I love discovering a show that ticks nearly all the boxes. Usually, the conversation about mainstream entrainment features some form of "almost" and "not quite" and "could have been so much more." To avoid further disappointment, we set the bar low, but we shouldn't have to. Enter Britain's Black Mirror (2011-), a miniseries of speculative fiction with a dash of occasional satire that damn near blows its most famous predecessor, The Twilight Zone (1959-1964), out of the water. Yes, there are weak spots and plot holes and the potential for "close, folks, but no cigar!" No matter, I'm under its spell and have nothing but praise, so let's dive in. NO MAJOR SPOILERS.

Episode 1, "The National Anthem," is a real point of contention. Those who love it go on with the show; those who hate it may refuse to continue. Black Mirror's  non serial format works in its favor. Every episode is a one off with a fresh cast and can be watched selectively, out of order. Don't care to know if the prime minister will engage in televised bestiality to save a beloved kidnapped royal? By all means, skip ahead!

"Fifteen Million Merits" is overtly abstract in set-up and execution. While other stories make an effort to ground themselves in some sort of palpable reality, its staged theatrical feel is stark, unapologetic, and reads like a visual thesis.
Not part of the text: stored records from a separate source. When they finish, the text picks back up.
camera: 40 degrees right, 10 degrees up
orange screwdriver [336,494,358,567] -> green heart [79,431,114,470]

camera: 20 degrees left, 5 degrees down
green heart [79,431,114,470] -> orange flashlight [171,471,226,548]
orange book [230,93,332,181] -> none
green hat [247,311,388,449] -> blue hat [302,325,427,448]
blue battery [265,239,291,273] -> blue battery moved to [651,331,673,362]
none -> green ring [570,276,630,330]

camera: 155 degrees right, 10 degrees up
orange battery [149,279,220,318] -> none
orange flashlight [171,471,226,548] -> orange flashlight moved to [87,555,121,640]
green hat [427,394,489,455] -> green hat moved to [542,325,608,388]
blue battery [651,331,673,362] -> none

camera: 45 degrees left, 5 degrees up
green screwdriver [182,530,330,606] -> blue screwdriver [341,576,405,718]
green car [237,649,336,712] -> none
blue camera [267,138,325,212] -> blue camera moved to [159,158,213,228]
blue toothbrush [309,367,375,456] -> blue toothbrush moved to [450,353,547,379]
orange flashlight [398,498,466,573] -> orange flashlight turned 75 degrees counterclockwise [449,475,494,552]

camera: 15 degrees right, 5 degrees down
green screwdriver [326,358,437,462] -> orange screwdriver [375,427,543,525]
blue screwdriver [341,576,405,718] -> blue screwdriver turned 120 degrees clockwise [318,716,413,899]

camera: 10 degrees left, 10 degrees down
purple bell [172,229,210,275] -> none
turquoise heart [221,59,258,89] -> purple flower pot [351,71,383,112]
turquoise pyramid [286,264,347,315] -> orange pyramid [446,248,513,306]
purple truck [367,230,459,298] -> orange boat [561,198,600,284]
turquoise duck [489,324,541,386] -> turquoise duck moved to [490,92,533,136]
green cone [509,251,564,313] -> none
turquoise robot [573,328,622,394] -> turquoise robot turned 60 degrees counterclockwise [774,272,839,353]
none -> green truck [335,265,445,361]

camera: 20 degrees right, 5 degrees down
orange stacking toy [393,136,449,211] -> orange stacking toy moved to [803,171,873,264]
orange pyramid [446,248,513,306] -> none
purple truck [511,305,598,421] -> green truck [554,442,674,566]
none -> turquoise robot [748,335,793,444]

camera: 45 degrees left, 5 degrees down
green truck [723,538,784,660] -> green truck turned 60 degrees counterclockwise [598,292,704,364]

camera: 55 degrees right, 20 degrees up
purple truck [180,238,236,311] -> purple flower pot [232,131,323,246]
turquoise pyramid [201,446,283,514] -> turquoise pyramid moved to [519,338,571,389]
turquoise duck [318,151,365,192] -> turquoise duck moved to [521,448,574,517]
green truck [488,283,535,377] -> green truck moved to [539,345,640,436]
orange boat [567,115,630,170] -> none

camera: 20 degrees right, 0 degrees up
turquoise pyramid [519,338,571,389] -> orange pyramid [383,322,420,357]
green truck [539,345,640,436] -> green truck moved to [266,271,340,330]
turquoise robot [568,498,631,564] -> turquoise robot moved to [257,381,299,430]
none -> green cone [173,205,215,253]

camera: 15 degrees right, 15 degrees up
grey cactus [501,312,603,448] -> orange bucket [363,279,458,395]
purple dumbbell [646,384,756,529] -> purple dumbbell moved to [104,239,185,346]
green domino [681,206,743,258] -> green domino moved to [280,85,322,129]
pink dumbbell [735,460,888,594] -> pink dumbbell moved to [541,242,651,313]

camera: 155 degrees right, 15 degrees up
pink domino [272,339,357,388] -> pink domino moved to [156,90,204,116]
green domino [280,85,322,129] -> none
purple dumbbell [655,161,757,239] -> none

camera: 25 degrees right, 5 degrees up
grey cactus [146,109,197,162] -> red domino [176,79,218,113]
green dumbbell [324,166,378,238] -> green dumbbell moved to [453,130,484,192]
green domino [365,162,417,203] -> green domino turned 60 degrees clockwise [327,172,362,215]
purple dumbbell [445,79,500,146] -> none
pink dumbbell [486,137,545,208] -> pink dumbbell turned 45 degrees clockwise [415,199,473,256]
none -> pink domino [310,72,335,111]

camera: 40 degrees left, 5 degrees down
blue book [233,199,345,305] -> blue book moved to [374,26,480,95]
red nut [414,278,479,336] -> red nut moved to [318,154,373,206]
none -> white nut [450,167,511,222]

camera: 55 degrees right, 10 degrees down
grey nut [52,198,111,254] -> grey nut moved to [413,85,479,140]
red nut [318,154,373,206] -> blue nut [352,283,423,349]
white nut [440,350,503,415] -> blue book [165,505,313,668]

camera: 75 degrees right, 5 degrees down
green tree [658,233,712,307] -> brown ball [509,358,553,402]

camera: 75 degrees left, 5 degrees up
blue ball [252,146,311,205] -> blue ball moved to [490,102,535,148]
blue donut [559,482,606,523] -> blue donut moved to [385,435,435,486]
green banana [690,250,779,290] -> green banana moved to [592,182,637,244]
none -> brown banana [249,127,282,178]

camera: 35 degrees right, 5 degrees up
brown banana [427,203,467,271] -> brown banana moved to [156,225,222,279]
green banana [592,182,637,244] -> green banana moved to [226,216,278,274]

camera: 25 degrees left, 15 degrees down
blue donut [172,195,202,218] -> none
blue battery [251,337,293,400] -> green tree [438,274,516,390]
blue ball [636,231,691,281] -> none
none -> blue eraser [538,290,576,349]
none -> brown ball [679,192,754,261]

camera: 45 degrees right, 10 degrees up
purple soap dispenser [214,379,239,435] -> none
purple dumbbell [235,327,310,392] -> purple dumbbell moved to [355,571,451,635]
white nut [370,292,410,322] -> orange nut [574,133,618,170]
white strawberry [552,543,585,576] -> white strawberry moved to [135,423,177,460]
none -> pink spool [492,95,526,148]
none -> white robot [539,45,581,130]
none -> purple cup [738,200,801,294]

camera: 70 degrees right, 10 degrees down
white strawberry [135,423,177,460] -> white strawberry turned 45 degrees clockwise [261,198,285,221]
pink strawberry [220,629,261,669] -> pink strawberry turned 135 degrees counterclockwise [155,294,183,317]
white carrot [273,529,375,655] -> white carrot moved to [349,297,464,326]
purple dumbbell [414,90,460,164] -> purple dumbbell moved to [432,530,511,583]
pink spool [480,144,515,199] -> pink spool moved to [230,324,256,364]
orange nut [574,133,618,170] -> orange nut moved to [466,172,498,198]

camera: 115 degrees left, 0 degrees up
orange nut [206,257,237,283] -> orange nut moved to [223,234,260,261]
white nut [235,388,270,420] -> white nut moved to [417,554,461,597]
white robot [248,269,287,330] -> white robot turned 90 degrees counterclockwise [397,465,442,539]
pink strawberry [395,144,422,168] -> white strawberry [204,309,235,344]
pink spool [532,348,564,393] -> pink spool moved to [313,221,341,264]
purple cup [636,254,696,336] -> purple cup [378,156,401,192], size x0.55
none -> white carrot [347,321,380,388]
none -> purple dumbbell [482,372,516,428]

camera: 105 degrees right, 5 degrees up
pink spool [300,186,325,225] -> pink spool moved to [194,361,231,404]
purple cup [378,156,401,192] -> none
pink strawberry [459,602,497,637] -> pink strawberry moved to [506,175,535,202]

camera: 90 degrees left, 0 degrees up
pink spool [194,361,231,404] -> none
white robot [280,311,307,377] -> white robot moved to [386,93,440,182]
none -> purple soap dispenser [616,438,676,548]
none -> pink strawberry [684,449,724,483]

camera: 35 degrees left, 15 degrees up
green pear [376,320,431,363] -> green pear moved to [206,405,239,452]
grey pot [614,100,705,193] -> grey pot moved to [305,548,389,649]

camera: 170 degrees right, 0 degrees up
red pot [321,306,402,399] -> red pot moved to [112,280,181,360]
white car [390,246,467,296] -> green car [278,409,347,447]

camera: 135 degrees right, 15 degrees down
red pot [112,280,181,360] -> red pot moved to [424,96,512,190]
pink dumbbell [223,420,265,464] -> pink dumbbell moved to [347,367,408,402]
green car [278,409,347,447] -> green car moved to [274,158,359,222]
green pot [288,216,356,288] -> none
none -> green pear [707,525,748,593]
There's nothing familiar for the viewer to latch on to, yet it remains fascinating if for no other reason than a small, but pivotal prop called compliance in a juice box. It's so damn clever.

"The Entire History of You" and "Be Right Back" had me watching with bated breath. The trappings of technology are at the centre of these narratives and pinpoint acutely how we filter our actions and relationships through its many devices. The implication is that every leap in personalized technology has a decidedly negative impact on human interaction. It comes between us, makes us suspicious, stalls our natural process, and when we try replace each other with any form of A.I., we are even more disappointed because it cannot replicate the human element to our satisfaction.

"The Waldo Moment" spouts another tech-centric storyline, but is the weakest of the bunch, pissing away its potential on lacking character arcs of an all around despicable lot of people. The nature of politics is so dirty it can even turn a goofy cartoon bear into a flaming arsehole with a thirst for blood and world domination.

The top prize, however, goes to "White Bear" where every element of production converges to create a magnificent atmosphere of chaos. The key here is the point of view. There are two groups of audiences present: we - the viewers, and the strange voyeuristic mob within the narrative. We are made to identify with someone who may or may not deserve our sympathy, but after the reveal, it's nearly impossible to shift our focus back to 'proper' identification. The audience manipulation is truly brilliant.

The first 2 seasons are available on Netflix (a dream layout for those with commitment issues to seemingly never ending seasons with double digit episode counts.) Season 3 debuted in December 2014 and is currently airing on Channel 4.